One of the highlights of my visit to Ghana was meeting Nana Okyere-Antwi I, the Ashanti King. Our trusted guide, Noah, had managed to secure us an audience with the king, through a local contact. We shook hands are he explained about the Ashanti kingdom and its culture before allowing us time to ask questions and take photographs. You may not address the king directly; you talk to him through his assistant who would in turn present the question to the king. In fact, we would ask Noah the question, he would relay that to the local guide/interpreter who again would pose the question to the king’s assistant. It was a surreal and extraordinary experience and one which I will never forget.
The Ashanti Traditional Museum is housed within the Cultural Centre in Kumasi. Unfortunately, no photography is permitted inside.
The museum houses traditional artifacts and possessions from the Ashanti Royal family amongst other things. I found the following items of interest:
Stools and chairs captured by the British which were brought back by Queen Elizabeth on her visit to Ghana in 1965
Weights used to measure gold dust.

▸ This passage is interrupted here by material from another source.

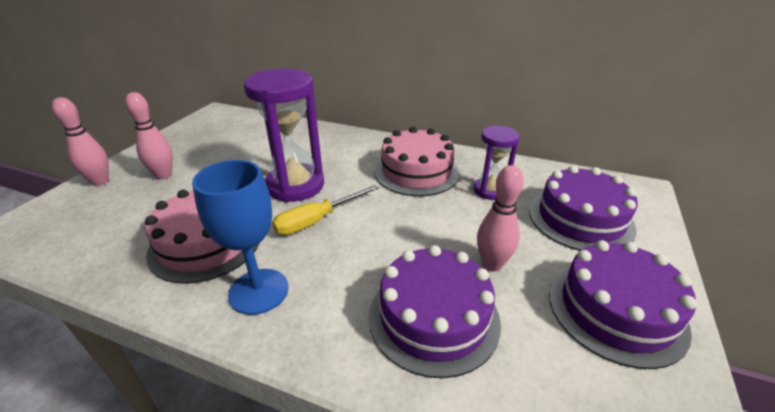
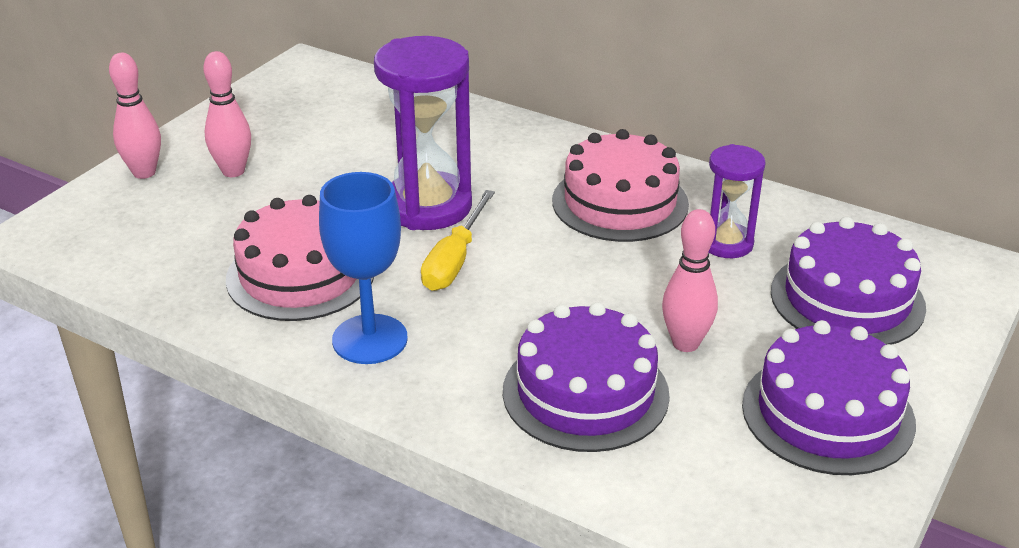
camera: 10 degrees right, 0 degrees up
yellow screwdriver [272,185,379,235] -> yellow screwdriver turned 45 degrees counterclockwise [421,190,495,291]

Gold dust was used as a currency for some time in Ghana.
Replica of the king’s bathroom.
The king should not place his feet on the floor as this would annul his position, so a foot rest of ivory is placed in front of his seat.
Sculptures, palanquins, staff, stools and swords, including the replica golden stool (which the Ashanti fobbed the English off with as the real thing when they ransacked the palace) which was brought back in 1969 – with the gold covering removed!
Umbrella tops. The king would always have a servant carrying an umbrella over his head and the tops of these umbrellas are very symbolic: a duck means that you shuold look backwards; a horn signifies power and a hand illustrates how you cannot tie a knot without a thumb!
A replica of the king’s kitchen. Women were not allowed to cook for the king because jealousy may entice them to poison him, as well as the belief that menstruating women are dirty. The chief cook would always taste the king’s food first, to ensure it was not poisoned.
A leopard skin drum which when rubbed with a stick over the skin, sounds just like the roar of a leopard. This was used to scare off enemies, making them believe that there really was a dangerous animal around.
The king’s sandals, with the wooden ones used on rainy days and the gold for ceremonies.
Kente cloth, old clothes, spittoons and many other items. It is worth having a guide to explain it all to you.
The string of first missionaries to Ghana quickly died of malaria, but eventually, Ghana became a great success story for the Protestant and Catholic denominations that sent missionaries there. The leading churches in Ghana are the Methodist, Presbyterian, and Anglican Churches, but the Catholic Church, and more recently, the Baptist and Pentacostal Churches have considerable representation. About a third of Ghana is Muslim, but everyone is generally very harmonious about religion, and all over Ghana, traditional tribal spirtualism remains an important part of life. The strength of Christian belief in Ghana is very high as images of Christ and Christian slogans are proudly painted onto vehicles and in homes. Thus, Ghana represents the front line of Christian and Muslim missionary activity, as the Christians moved north from the Gold Coast Slave Fortresses and the Muslim armies and slave traders moved south from the Sahara. At the present time, the Christians seem to be having greater success because the many non-government aid organizations are from the various churches, such as the educational unit of the Presbyterian Church shown here. Thus, while Christian efforts have been a miserable failure in the Arab Middle East, the Muslims have neglected the needs of Africans south of the Sahara, many of whom are converting to Christianity as a way for salvation in this world--food, medical care, and education. Most Churches provide multi-lingual services. In Kumasi, that would typically mean one service in English and another in Akan.
Soccer, otherwise known as football in the world, is naturally very popular in Ghana and the Ghanians are very good at it. I paid modest ticket prices for myself and my friend to watch Ghana beat soundly a visiting Morrocco club. The players in Ghana can run fast and scrap well for the ball. The Morroccan's tried a finesse passing game, but it didn't work. The Ghana club was too hard hitting. The stadium design isn't the greatest as a iron fence separates the fans from the field at the lower levels, but this is the largest stadium in the nation and in a city that is fanatical about the sport. Although saches of water pelted the field, I didn't see any of the unruly barbarism behavior frequently seen at the uncivilized European soccer matches.
Browse the meat market, currency exchange booth area, tools, toys or row after row of fabrics and clothes--This is the open Market in Kumasi. Central located in a large and spread out city, at least a morning can be spent here people watching or selecting cotton print and batik fabrics. I took advantage of the photogenic vendors...
People who fear touching others will fear this place. I found the labyrinth of alleys fun though...Many of the molded plastic junk in made in India or China.